[tor-dev] Proposal 302: Hiding onion service clients using WTF-PAD
George Kadianakis
desnacked at riseup.net
Mon May 20 14:35:02 UTC 2019
Tom Ritter <tom at ritter.vg> writes:
> On Thu, 16 May 2019 at 11:20, George Kadianakis <desnacked at riseup.net> wrote:
>> 3) Duration of Activity ("DoA")
>>
>> The USENIX paper uses the period of time during which circuits send and
>> receive cells to distinguish circuit types. For example, client-side
>> introduction circuits are really short lived, wheras service-side
>> introduction circuits are very long lived.
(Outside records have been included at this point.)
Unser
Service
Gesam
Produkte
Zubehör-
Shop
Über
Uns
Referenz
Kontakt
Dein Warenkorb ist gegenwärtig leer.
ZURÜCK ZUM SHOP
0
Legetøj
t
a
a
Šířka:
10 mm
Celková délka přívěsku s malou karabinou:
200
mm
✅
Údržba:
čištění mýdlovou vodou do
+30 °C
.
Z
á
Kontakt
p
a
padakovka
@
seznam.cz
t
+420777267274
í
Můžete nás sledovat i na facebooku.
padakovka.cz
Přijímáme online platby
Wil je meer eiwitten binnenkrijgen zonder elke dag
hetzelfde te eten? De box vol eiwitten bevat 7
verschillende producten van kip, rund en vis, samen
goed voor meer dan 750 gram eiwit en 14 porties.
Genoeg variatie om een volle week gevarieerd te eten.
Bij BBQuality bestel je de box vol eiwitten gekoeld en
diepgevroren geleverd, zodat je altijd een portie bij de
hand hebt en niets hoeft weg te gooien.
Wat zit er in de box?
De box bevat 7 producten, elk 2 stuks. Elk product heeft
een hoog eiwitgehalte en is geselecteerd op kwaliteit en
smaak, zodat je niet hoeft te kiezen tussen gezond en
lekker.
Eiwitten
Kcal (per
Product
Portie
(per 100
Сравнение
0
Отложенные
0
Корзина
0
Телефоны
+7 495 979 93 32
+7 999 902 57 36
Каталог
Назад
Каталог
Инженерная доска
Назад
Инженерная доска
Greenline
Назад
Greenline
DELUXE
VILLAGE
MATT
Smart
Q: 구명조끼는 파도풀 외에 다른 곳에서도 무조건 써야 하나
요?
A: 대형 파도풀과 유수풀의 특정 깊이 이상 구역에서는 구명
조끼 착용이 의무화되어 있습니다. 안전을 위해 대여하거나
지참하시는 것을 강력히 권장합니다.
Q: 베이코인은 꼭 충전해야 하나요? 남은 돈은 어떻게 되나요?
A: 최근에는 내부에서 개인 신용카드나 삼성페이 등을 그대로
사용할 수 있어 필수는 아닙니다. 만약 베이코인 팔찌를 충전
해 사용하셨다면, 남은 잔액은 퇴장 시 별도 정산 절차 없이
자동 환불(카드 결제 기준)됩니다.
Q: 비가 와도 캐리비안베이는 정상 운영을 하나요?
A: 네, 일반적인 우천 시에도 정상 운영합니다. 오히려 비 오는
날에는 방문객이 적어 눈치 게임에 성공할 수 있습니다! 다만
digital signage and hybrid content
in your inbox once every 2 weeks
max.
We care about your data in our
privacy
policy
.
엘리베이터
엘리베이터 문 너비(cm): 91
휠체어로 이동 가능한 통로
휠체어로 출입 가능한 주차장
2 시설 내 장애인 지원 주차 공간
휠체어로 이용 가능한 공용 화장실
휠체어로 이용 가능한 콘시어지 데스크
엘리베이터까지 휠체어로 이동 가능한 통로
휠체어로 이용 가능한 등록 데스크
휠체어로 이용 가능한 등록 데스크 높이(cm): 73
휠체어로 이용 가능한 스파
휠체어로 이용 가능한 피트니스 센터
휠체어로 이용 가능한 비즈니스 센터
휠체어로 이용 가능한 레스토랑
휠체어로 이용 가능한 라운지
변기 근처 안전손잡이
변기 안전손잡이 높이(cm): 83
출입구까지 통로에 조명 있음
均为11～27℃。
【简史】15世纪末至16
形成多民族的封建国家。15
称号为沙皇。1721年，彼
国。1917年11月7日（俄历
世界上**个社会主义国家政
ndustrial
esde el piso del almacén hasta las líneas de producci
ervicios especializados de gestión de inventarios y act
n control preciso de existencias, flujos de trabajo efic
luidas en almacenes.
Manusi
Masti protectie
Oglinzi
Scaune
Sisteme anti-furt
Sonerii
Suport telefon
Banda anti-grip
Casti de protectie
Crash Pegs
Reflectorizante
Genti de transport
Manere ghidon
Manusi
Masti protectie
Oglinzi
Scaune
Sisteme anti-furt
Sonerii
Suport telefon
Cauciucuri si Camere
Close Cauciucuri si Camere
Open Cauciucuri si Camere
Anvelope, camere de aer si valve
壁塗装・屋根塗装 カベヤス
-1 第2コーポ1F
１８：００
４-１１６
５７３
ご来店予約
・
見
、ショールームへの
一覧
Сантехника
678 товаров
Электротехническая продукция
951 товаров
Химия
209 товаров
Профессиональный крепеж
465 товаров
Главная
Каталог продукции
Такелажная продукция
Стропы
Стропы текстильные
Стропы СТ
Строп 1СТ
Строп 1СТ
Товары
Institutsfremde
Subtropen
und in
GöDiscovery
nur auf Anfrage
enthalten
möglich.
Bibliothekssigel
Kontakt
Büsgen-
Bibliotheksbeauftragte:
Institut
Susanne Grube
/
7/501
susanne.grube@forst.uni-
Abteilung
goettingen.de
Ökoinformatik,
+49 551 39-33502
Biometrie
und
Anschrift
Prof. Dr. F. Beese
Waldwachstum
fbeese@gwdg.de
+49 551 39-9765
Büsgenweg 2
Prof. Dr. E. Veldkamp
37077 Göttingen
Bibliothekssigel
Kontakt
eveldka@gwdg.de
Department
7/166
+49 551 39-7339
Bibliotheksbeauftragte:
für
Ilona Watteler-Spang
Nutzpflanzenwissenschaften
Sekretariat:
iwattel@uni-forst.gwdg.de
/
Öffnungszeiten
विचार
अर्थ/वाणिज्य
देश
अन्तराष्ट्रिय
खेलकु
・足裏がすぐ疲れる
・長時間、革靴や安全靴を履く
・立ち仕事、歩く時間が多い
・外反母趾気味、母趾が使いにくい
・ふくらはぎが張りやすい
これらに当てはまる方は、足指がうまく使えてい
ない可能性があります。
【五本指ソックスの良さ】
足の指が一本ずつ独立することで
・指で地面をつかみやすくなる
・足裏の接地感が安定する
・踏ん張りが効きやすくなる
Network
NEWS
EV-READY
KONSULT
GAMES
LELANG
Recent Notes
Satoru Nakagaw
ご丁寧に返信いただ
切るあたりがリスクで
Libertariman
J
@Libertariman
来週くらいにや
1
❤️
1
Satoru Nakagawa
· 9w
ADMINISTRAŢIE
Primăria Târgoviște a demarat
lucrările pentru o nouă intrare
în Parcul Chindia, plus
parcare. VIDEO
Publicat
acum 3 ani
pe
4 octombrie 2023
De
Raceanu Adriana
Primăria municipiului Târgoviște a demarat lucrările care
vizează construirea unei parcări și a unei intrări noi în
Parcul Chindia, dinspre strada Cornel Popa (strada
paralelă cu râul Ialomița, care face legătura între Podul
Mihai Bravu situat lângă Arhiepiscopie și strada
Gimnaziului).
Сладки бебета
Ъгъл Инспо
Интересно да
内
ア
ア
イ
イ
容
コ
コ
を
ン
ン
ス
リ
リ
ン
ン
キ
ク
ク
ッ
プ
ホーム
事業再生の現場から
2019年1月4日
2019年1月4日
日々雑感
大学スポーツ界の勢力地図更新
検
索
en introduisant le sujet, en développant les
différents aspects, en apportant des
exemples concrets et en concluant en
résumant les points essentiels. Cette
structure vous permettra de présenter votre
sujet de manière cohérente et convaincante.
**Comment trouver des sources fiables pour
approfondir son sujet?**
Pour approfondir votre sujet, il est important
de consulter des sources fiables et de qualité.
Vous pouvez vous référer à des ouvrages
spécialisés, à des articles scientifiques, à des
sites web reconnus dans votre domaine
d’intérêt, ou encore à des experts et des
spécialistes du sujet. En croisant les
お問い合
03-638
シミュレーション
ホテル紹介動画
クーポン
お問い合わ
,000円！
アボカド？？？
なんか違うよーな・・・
OTOH, rendezvous circuits have
>> the same median lifetime as general Tor circuits which is 10 minutes.
>>
>> We use WTF-PAD to destroy this feature of client-side introduction
>> circuits by setting a special WTF-PAD option, which keeps the circuits
>> open for 10 minutes completely mimicking the DoA of general Tor circuits.
>
> 10 minutes exactly; or a median of 10 minutes? Wouldn't 10 minutes
> exactly be a near-perfect distinguisher? And if it's a median of 10
> minutes, do we know if it follows a normal distribution/what is the
> shape of the distribution to mimic?
>
Oops, you are right, Tom.
It's not 10 minutes exactly. The right thing to say is that it's a median
of 10 minutes, altho I'm not entirely sure of the exact distribution.
These circuits basically now follow the MaxCircuitDirtiness
configuration like general circuits, and it gets orchestrated by
circuit_expire_old_circuits_clientside(). Not sure if it's in a spec
somewhere.
I will update the spec soon with the fix. Thanks!